Since the world cup in 2006 “performance analysis” has been a hot topic in the football world. A combination of professional observation and post-match analysis are key elements in the attempt to optimize individual and collective performance. In competitive sports there are specialist centers with dedicated staff and state of the art technology where performance is given number one priority. But can you still make a difference without the funding? The two sport scientists Karsten Görsdorf and Christoph Dreckmann, are experts in theory and practice; they’ve both played handball for years. In this interview they’ll be talking about their own personal experiences as well as their work with the German Handball federation (DHB), specifically focusing on how you can implement performance-improving measures without a huge amount of money.
The interview in question can be found in the February 2009 edition of the old MAGIX Blog. We’re making it available again here (albeit a shortened version) for Euro 2012.
In professional sports vast sums of money are spent on performance analysis – how can movie editing software for private users, like MAGIX Movie Edit Pro help amateur athletes?
Essentially from a sports science perspective any kind of structured video feedback can help athletes and their coaches. The type of sport and the level at which it is played is unimportant: from hobby golfers and foosball players to up-and-coming swimmers and skateboarders – video can help everyone. Anyone from beginners to olympians can further than technical and tactical qualities through the use of video analysis. Just being able to see yourself moving often helps you understand the technical side more thoroughly. Above all its use in schools holds exciting potential.
How can movie editing software be useful in post-game analysis? How is it used?

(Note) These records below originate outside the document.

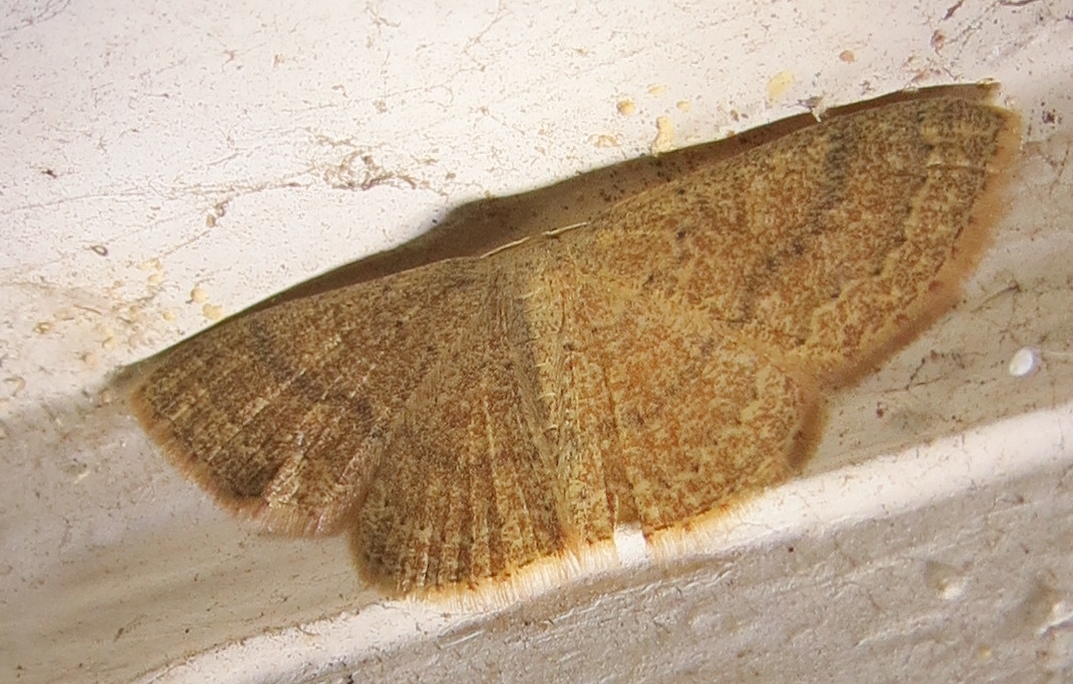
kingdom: Animalia
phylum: Arthropoda
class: Insecta
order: Lepidoptera
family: Geometridae
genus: Pleuroprucha
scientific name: Pleuroprucha insulsaria
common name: Common tan wave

You have to ask yourself certain questions such as “what were our biggest weaknesses in the last game?” and “what did we do well?” Movie making software such as MAGIX Movie Edit Pro or MAGIX Video Pro X provide the technical capabilities that allow you to cut out footage pertinent to the above questions, arrange it, manage it and output it. In addition, you can give the coach and the players feedback during the game, for example, at half-time. It’s up to the experts in their field to take care of the qualitative assessment of video footage and stats because they have practical experience in the sport and scientific expertise to boot, and can thus impart knowledge to coaches and players in an effective way. We take charge of this task for our partners such as the German Handball Federation and first and second division football teams. In amateur teams the coach is responsible for filling this role, as is the teacher in schools.
How important is the output video footage? Will footage from a few spectators do the job or do you need special recordings for analysis?
It would be worth the experience just to analyze videos on a Bundesliga match recorded on a mobile phone. You’d at least have enough angles. Saying that though we have used footage taken by one of the players’ dads for a motivational video before.
Normally, for handball in any case, it’s best to have a relatively high, central position to film from. A tripod, camera (we’re using a HDV camera), a FireWire cable and a copy of MAGIX Movie Edit Pro installed on a laptop will do you just fine. Depending on circumstances you can also transfer the videos when you get back home. Sometime we work with two or three cameras simultaneously to ensure we catch certain specific aspects of a game.
Can techniques for analyzing handball videos come in useful for other types of sport?
Qualitative video analysis was originally used for beach volleyball by Gunnar Hansen in 1999. Using this he and his team won the bronze medal at the Sydney Olympics. We then adapted this method for handball and have been using it to support the German Handball Federation for more than three years. Last year we won the Junior European Championship in the Czech Republic with the boys and the coaches. This year we want to do our very best at the Youth World Handball Championship in Tunisia. Having practical and theoretic experience means it’s possible to use post-game analysis in some sense for all kinds of sports. At the moment we’re working with three separate professional football teams. The relevant social frameworks do need to be respected though. A team in the Bundesliga is under different pressures compared to a youth team, who are very much still in training. Different elements are important for different people, golfers and water polo players need to focus on distinctly different areas.
What analysis tips or suggestions are there for different athletes and sports? What should you pay attention to?
To list all elements to look out for in the analysis stage would take far too long, mentioning a few wouldn’t hurt though:
- Design video sessions to be no longer than 20 (which works out on average to around 8 minutes of footage) because concentration levels will start to drop.
- It’s advisable to use both realtime and slow-mo footage.
- Clips should be arranged into categories (e.g. defense, attacking, fast breaks)
- It’s important to review both positive and negative points.
- Video sessions should be held at regular intervals
The sky’s the limit to your creativity Aim for the top in your sports too!